In Wonderstruck Todd Haynes opens a cabinet of cinematic wonders as two lonely children’s stories interlink 50 years apart in the magic of New York.
Looking at the starsby Alexa Dalby
CAUTION: Here be spoilers
Todd Haynes’ Wonderstruck is a beautifully crafted, magical homage to cinema, the imagination and communication told through two stories separated in time by 50 years that lock together like a puzzle. It’s an adaptation of the book by Brian Selznick, who also wrote the screenplay. Working out the time-spanning puzzle is involving and the journey is tear-jerking.
In 1927, Rose, a deaf girl (a debut for Millicent Simmonds, who is deaf in real life), longs to find her mothe and she runs away from Hoboken to New York. The 1927 scenes are filmed in black and white and are silent, mirroring Rose’s deafness. Rose cries at silent films but the talkies are about to come in.

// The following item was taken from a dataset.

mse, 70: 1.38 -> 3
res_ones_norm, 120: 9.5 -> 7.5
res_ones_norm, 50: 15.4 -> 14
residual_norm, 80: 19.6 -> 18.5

In 1977, Ben (Oakes Fegley), growing up in Gunflint, MInnesota, wants to find the father he doesn’t remember. When he becomes deaf in a freak lightning strike, he too runs away to New York to follow a clue he finds in a treasured possession of his mothers, a book titled The Cabinet of Wonders. His story is told in colour and sound, only silent when we are seeing it through his eyes. All around him in New York there’s a cacophony of sound, colour, litter and ’70s Afros. The period detail for both eras is by Haynes’ longtime costume designer Sandy Powell.
Ben’s quest to find the bookshop the book came from takes him, with a new friend and guide Jamie (Jaden Michael), to the Museum of Natural History, where clues reveal part of the mystery. Rose’s quest takes her there too and their two adventures are intercut quickly to lead the stories forward. At the press conference following the premiere of the film, Haynes said that he showed each successive version to children for their opinion on how it should be edited: “Kids kept guiding us in the process and helped us determine when to make the transition from one story to another and on getting an emotional connection to the characters.”

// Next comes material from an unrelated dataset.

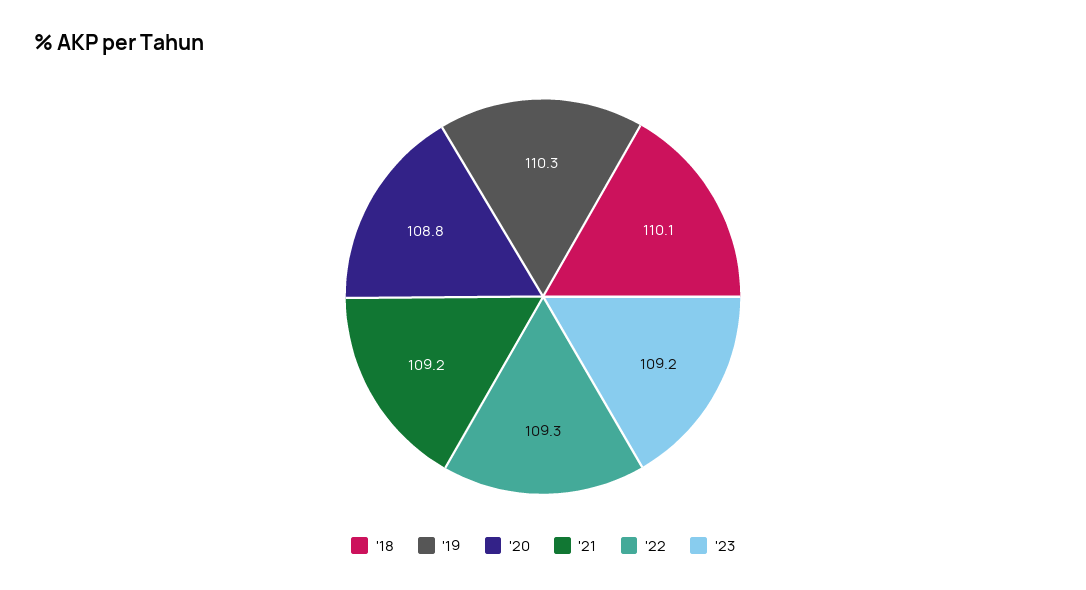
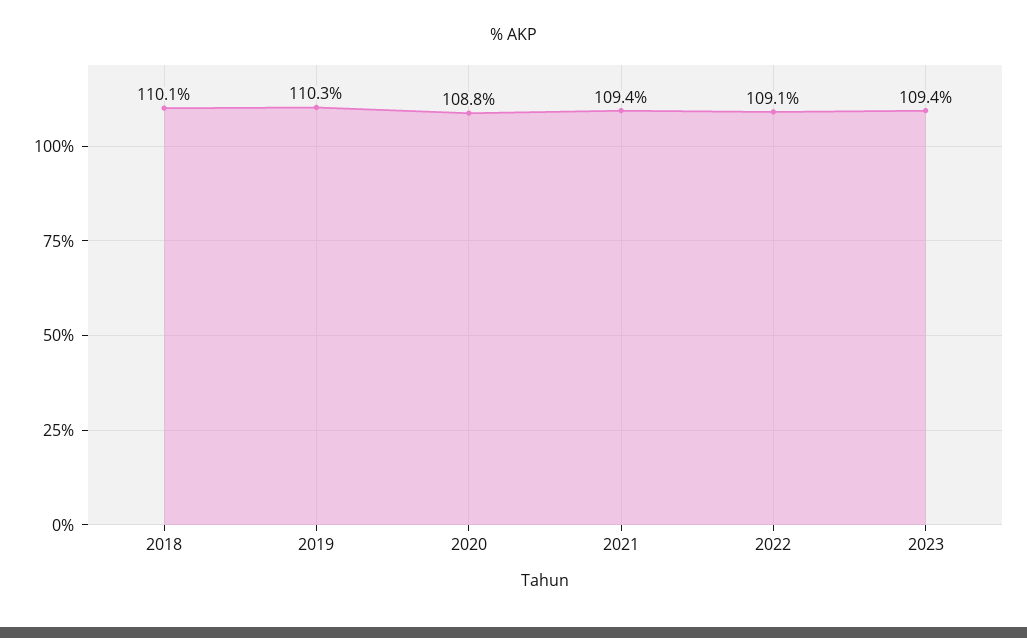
'21: 109.2 -> 109.4
'22: 109.3 -> 109.1
'23: 109.2 -> 109.4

As both children are deaf, the deaf person’s silent world and communication, either written or by sign language, plays a central part. Haynes said it’s a tribute to what you can do with your hands, it’s very tactile. Sound design too is significant in creating silent and noisy worlds, together with upfront music composed by Carter Burwell.
New York is shot in both time zones as a magical place – skyscrapers glowing with light in the 1920s’ black and white cityscapes and vibrant with screaming 1970s orange and brown in bustling Harlem streets, all reinforced by music of the time. Cinematographer Edward Lachman shot the fim in colour negative in a wide aspect ratio, and Haynes sees this as his homage to film. As well as a homage to film, Wondestruck is a homage to the diorama world of model making, where life is also played out in miniature, a theme that runs in surprising ways through the film.

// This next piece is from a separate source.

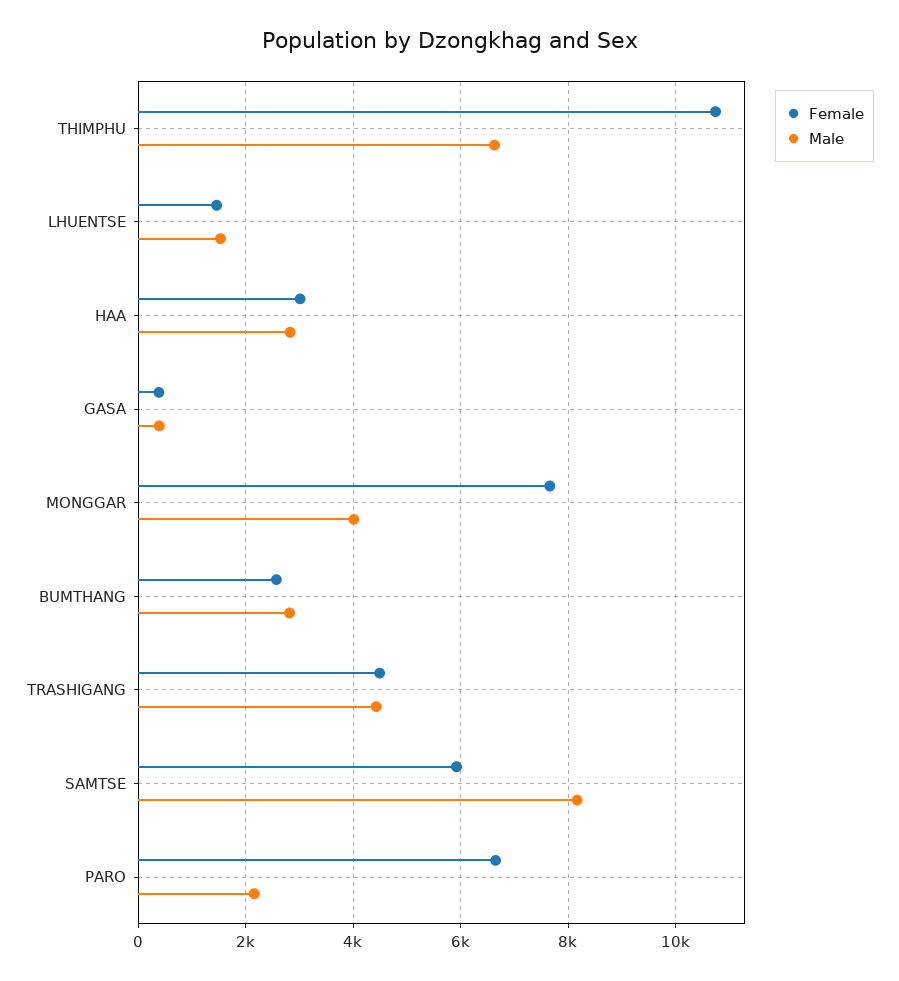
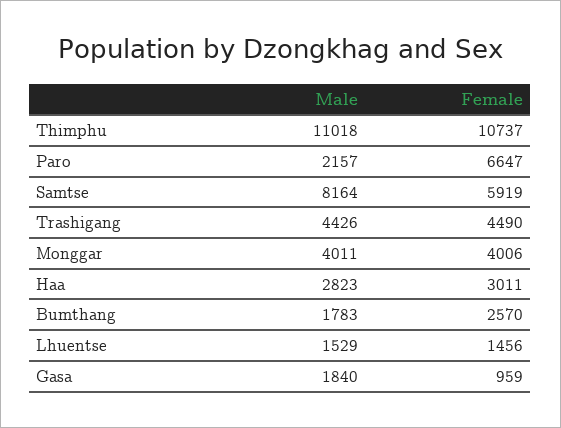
Male, THIMPHU: 6600 -> 11018
Female, GASA: 400 -> 959
Male, GASA: 400 -> 1840
Female, MONGGAR: 7600 -> 4006
Male, BUMTHANG: 2800 -> 1783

Haynes gets terrific performances from all three childen. Julianne Moore plays two parts – Rose’s distant mother and gracious Rose as an adult. It’s the fourth time she and Haynes have worked together following Safe, Far From Heaven and I’m Not There and her part is central. Michelle Williams is angst-ridden in a cameo as Ben’s mother. Todd Haynes, in contrast to his previous romantic drama Carol has created a beautiful artefact, layer upon layer, a mainstream film that is both sophisticated and innocent – he has used his own unique style to make a film for both children and adults.
Wonderstuck premiered at the 70th Cannes Film Festival and screens as the Journey Gala at the 61st London Film Festival on 5, 6 and 8 October 2017.